Hearing Testing

“I have been well pleased with the personnel and the services. Each time I have made an appointment, it has been completely on time, and my problem has been totally solved. In fact, I have given out her business cards to a variety of people and recommended they make an appointment. I find it so wonderful to hear correctly and not have to say “what”, or “will you please repeat what you said.” Dr. Lee is very professional and competent.”

—Chris P.

Is it Time for a Hearing Test?

Hearing loss is a sudden or gradual decrease in how well you can hear. It is one of the most common conditions affecting older and elderly adults. Having trouble hearing can make it hard to understand and follow a doctor’s advice, to respond to warnings, and to hear doorbells and alarms. It can also make it hard to enjoy talking with friends and family. All of this can be frustrating, embarrassing, and even dangerous.

Do others complain the TV is too loud?

Do you have trouble hearing in a noisy room?


Do you ask others to repeat themselves?

Do you avoid going out because you’ll struggle to hear?

Types of Hearing Loss



A conductive hearing loss occurs when sound is not transported efficiently through the ear canal, eardrum, or through the tiny bones of the middle ear.  This results in a reduction of the loudness of a sound.



Often referred to (in error) as “nerve deafness” a sensorineural hearing loss is caused by damage to the hair cells in the cochlea. These cells cannot be repaired or replaced. 



Some people have both a conductive and a sensorineural hearing loss.  A combination of the two different types is referred to as a mixed hearing loss. Resolution of the conductive portion can result in improved hearing.

Why Choose an Audiologist?

Is there a need for a soundbooth?

Multiple studies (Margolis and Madsen (2015) and Maclennan-Smith (2013)) have shown that there is no significant difference between using a soundbooth and a quiet space. For the purpose of hearing aid recommendations and programming, most patients exhibit a hearing loss that is significantly worse than noise levels in a quiet room. As a precaution, we utilize special testing earphones that provide higher levels of noise attenuation to ensure accurate testing. Today’s technology and portable equipment allows us to bring everything we need directly to you so we can provide the exact same service that we could give you in a traditional office setting.
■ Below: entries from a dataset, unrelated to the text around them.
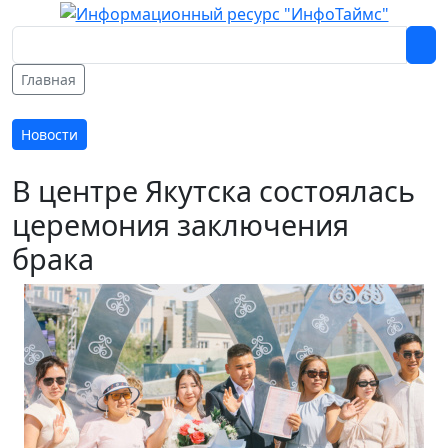
Главная
Новости
В центре Якутска состоялась
церемония заключения
брака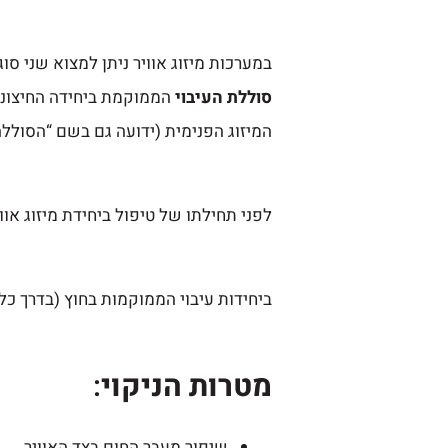
במערכות מיזוג אוויר ניתן למצוא שני סוג
סוללת העיבוי
הממוקמת ביחידה החיצוני
המיזוג הפנימית (ידועה גם בשם “הסוללה
לפני תחילתו של טיפול ביחידת מיזוג אוו
ביחידות עיבוי הממוקמות בחוץ (בדרך כל
מטרות הניקוי
:
שיפור מעבר החום בצד האוויר.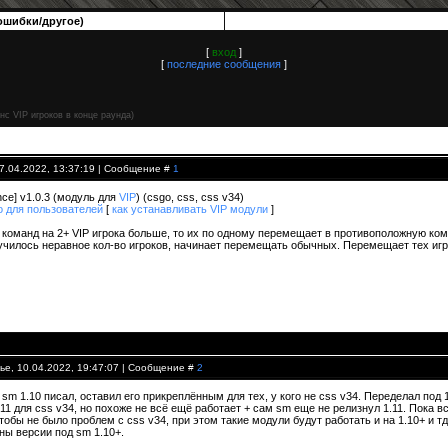
ошибки/другое)
[
вход
]
[
последние сообщения
]
нс VIP игроков в конце раунда)
07.04.2022, 13:37:19 | Сообщение #
1
ance] v1.0.3 (модуль для
VIP
) (csgo, css, css v34)
о для пользователей
[
как устанавливать VIP модули
]
з команд на 2+ VIP игрока больше, то их по одному перемещает в противоположную ком
училось неравное кол-во игроков, начинает перемещать обычных. Перемещает тех игр
ье, 10.04.2022, 19:47:07 | Сообщение #
2
sm 1.10 писал, оставил его прикреплённым для тех, у кого не css v34. Переделал под 1.
11 для css v34, но похоже не всё ещё работает + сам sm еще не релизнул 1.11. Пока 
тобы не было проблем с css v34, при этом такие модули будут работать и на 1.10+ и тд
ны версии под sm 1.10+.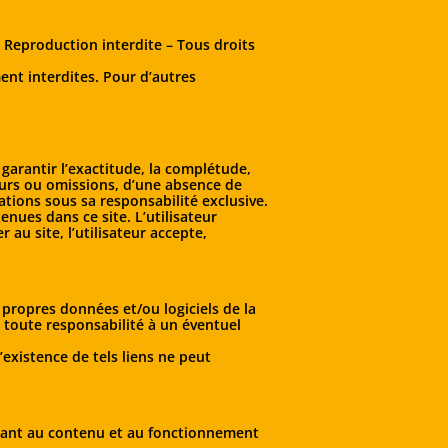
 Reproduction interdite – Tous droits
ent interdites. Pour d’autres
 garantir l’exactitude, la complétude,
reurs ou omissions, d’une absence de
mations sous sa responsabilité exclusive.
nues dans ce site. L’utilisateur
 au site, l’utilisateur accepte,
 propres données et/ou logiciels de la
e toute responsabilité à un éventuel
’existence de tels liens ne peut
quant au contenu et au fonctionnement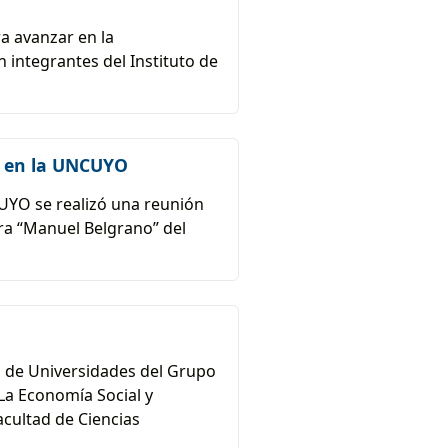
a avanzar en la
integrantes del Instituto de
n en la UNCUYO
NCUYO se realizó una reunión
ra “Manuel Belgrano” del
ón de Universidades del Grupo
La Economía Social y
acultad de Ciencias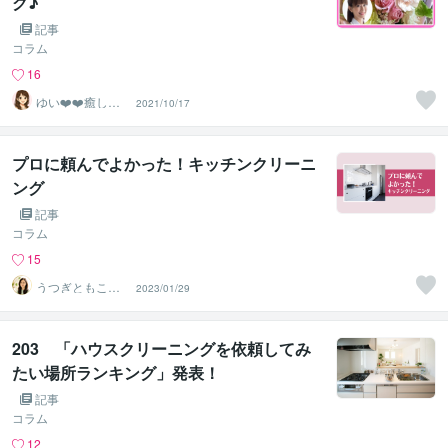
グ♪
記事
コラム
16
ゆい❤️❤️癒しの
2021/10/17
心友
プロに頼んでよかった！キッチンクリーニ
ング
記事
コラム
15
うつぎともこ
2023/01/29
（けんちゃんマ
マ♪）
203 「ハウスクリーニングを依頼してみ
たい場所ランキング」発表！
記事
コラム
12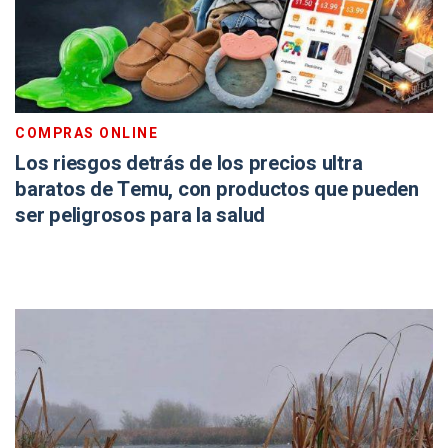
COMPRAS ONLINE
Los riesgos detrás de los precios ultra
baratos de Temu, con productos que pueden
ser peligrosos para la salud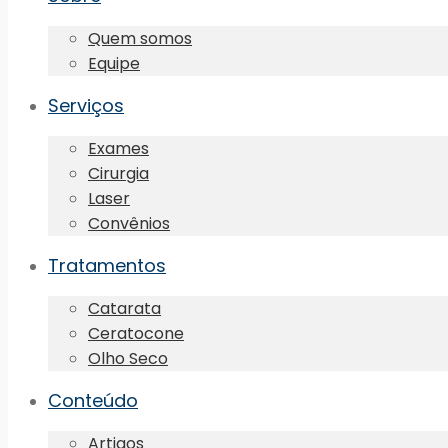
Quem somos
Equipe
Serviços
Exames
Cirurgia
Laser
Convênios
Tratamentos
Catarata
Ceratocone
Olho Seco
Conteúdo
Artigos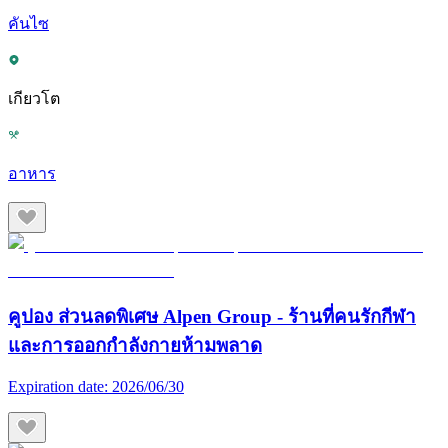
คันไซ
เกียวโต
อาหาร
คูปอง ส่วนลดพิเศษ Alpen Group - ร้านที่คนรักกีฬา
และการออกกำลังกายห้ามพลาด
Expiration date:
2026/06/30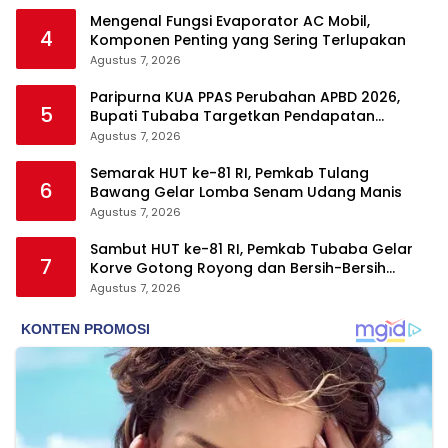
Mengenal Fungsi Evaporator AC Mobil,
4
Komponen Penting yang Sering Terlupakan
Agustus 7, 2026
Paripurna KUA PPAS Perubahan APBD 2026,
5
Bupati Tubaba Targetkan Pendapatan
Daerah Rp820,3 Miliar
Agustus 7, 2026
Semarak HUT ke-81 RI, Pemkab Tulang
6
Bawang Gelar Lomba Senam Udang Manis
Agustus 7, 2026
Sambut HUT ke-81 RI, Pemkab Tubaba Gelar
7
Korve Gotong Royong dan Bersih-Bersih
Serentak
Agustus 7, 2026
What is the relationship between hearing loss and dementia?

Auditory deprivation is a real condition that occurs when the brain is deprived of sound and progressively loses the ability to process sound. There is a “use it or lose it” effect and the result is brain shrinkage and atrophy. Numerous studies have revealed an association between untreated hearing loss and dementia. They have found that people with hearing loss tend to develop cognitive issues more than people without hearing loss. Other studies report brain shrinkage and decreased neural activity in response to complex sentences as a function of age in individuals with untreated hearing loss. Even a mild hearing loss results in as much as a 30% greater cognitive decline when compared with people without hearing loss. For people with moderate and severe hearing losses, the decline was 42% and 52% higher. Today’s hearing aid technology focuses on stimulating the brain as much as possible and minimizing the detrimental effects of hearing loss on the brain. Because hearing loss is a progressive condition, addressing it sooner than later is always best to minimize possible long term irreversible effects. 


People often assume that all hearing aid dispensers are audiologists but this is not the case. Audiologists help diagnose and treat disorders of the ear and balance systems and also specialize in hearing aids. An Au.D. (Doctorate in audiology) is the highest level degree one can attain in the field of audiology and it takes years of education and training to attain.

Having enough time to spend with patients allows us to follow best practices within the scope of our practice as audiologists. This means we take the time to do a thorough case history, comprehensive audiological examination, make appropriate hearing aid recommendations, verification with real ear measurements (REM), maintaining a good follow up schedule and making referrals to primary care physicians or ENT specialists when appropriate.When making a decision to find the right professional to handle your hearing needs, it is always a good idea to choose a trusted and reliable professional who will look out for your best interests.